On this question, as to whether or not the issue should have been submitted to the jury, we are required *717to reject all inferences of fact in favor of the defendant and at the same time allow all such inferences as are reasonable in favor of the plaintiff, for the jury-alone may reckon with them. [Buesching v. Gaslight Co., 73 Mo. 219.] In view of this evidence, we believe the question as to whether or not defendant could have, prevented the injury and death of plaintiff’s husband, in the circumstances so stated, notwithstanding his negligence, by sounding an alarm and checking the speed of the train before reaching within forty feet of the crossing is for the jury to answer. It is true it may be that the engineer was not required to anticipate plaintiff’s husband would go upon the track in front of the train, but he says Maginnis was running in that direction with his eyes turned to the northeast, whereas the train was coming from the west. In such circumstances, it is for the jury to answer with respect to the area of the danger zone and to determine what the precepts of ordinary care may be as to obviating an injury to another. [Moore v. St. Louis Transit Co., 194 Mo. 1, 92 S. W. 390.] The admission that nothing was done toward checking the speed of the train or sounding the danger signal until the locomotive came within forty feet of the crossing points with great force to an omission of due care on the part of defendant.
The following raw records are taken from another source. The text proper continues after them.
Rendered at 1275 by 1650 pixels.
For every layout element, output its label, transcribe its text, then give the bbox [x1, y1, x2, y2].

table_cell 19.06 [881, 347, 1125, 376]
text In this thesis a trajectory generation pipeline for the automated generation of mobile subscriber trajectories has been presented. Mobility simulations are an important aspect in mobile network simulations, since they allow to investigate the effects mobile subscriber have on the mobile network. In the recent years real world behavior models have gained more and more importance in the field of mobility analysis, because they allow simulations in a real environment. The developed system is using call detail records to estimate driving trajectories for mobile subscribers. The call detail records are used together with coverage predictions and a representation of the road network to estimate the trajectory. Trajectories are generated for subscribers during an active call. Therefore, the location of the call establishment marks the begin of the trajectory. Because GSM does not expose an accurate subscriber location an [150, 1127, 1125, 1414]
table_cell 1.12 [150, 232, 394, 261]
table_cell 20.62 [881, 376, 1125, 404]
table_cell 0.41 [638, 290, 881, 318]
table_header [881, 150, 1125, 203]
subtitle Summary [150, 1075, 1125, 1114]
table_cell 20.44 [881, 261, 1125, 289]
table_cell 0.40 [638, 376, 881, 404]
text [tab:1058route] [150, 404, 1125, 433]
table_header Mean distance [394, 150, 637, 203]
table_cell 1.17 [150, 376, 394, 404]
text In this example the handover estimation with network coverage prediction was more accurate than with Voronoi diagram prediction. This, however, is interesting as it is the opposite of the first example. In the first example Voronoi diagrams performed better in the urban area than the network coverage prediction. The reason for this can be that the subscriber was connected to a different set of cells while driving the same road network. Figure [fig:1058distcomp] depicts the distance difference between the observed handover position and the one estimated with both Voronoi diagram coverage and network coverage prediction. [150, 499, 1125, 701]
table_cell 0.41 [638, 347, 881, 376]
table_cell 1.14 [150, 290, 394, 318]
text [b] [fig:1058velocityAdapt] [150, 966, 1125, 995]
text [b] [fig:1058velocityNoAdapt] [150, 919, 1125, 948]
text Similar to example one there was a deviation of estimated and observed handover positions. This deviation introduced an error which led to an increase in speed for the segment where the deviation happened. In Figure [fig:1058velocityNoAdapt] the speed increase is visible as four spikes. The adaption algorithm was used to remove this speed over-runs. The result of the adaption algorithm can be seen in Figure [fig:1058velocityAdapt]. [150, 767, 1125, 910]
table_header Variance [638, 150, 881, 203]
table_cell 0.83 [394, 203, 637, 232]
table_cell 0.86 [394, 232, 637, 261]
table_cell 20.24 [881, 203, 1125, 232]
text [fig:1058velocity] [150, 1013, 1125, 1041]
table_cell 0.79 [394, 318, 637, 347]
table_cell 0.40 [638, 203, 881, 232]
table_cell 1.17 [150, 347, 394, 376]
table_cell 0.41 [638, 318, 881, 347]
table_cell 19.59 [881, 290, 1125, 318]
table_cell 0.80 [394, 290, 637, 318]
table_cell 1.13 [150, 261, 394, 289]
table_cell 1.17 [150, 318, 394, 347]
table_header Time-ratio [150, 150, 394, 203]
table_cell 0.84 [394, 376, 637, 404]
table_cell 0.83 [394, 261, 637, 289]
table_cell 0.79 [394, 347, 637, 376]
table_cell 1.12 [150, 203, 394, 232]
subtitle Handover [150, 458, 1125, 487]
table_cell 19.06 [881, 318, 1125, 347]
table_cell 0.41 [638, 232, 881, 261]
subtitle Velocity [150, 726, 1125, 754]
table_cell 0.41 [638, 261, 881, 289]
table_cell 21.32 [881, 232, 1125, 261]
But though such be true, the court very properly set the verdict aside, for the reason the instructions given at the instance of plaintiff inhere with error throughout. Both the first and second instructions authorize a recovery for plaintiff on a finding of negligence against defendant for an omission to sound the statutory crossing signals, and this, too, though plaintiff’s husband was negligent for his own safety at the time. This was error under the rule of decision above pointed out, and this is true even though contributory negligence was not pleaded in the answer, and we think it is, for that sufficiently appears in *718plaintiff’s case. If a recovery is to be liad at all, it may be sustained only on the last cbance doctrine, for the fault of the engineer in omitting to exercise ordinary care toward averting the injury after he either saw or might have seen the decedent about to become in peril — that is, coming toward the track in such a manner as to suggest the danger of a collision and to call for precautionary measures on his part.

The order granting a new trial should be affirmed and the cause remanded for further proceedings in accordance with the views above expressed. It is so ordered.

Reynolds, P. J., and Allen, J., concur.